Copy the entries exactly. Leave out any pictures.

[Saved data entries]

▼

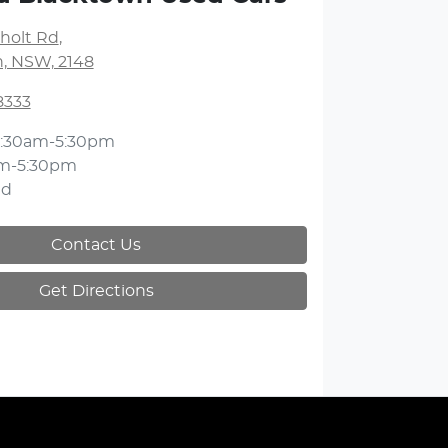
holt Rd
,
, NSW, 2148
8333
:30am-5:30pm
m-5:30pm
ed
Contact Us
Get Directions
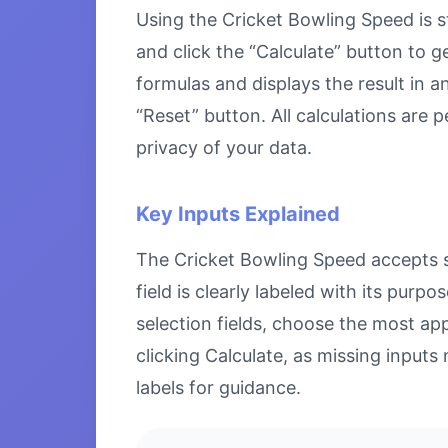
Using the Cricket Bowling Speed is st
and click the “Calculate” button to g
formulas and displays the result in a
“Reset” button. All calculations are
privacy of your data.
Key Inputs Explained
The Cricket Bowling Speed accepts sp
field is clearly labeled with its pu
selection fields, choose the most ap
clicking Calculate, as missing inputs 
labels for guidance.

▲

*Reply*:
holt Rd
,
, NSW, 2148
8333
:30am-5:30pm
m-5:30pm
ed
Contact Us
Get Directions
Using the Cricket Bowling Speed is st
and click the “Calculate” button to g
formulas and displays the result in a
“Reset” button. All calculations are
privacy of your data.
Key Inputs Explained
The Cricket Bowling Speed accepts sp
field is clearly labeled with its pu
selection fields, choose the most ap
clicking Calculate, as missing inputs 
labels for guidance.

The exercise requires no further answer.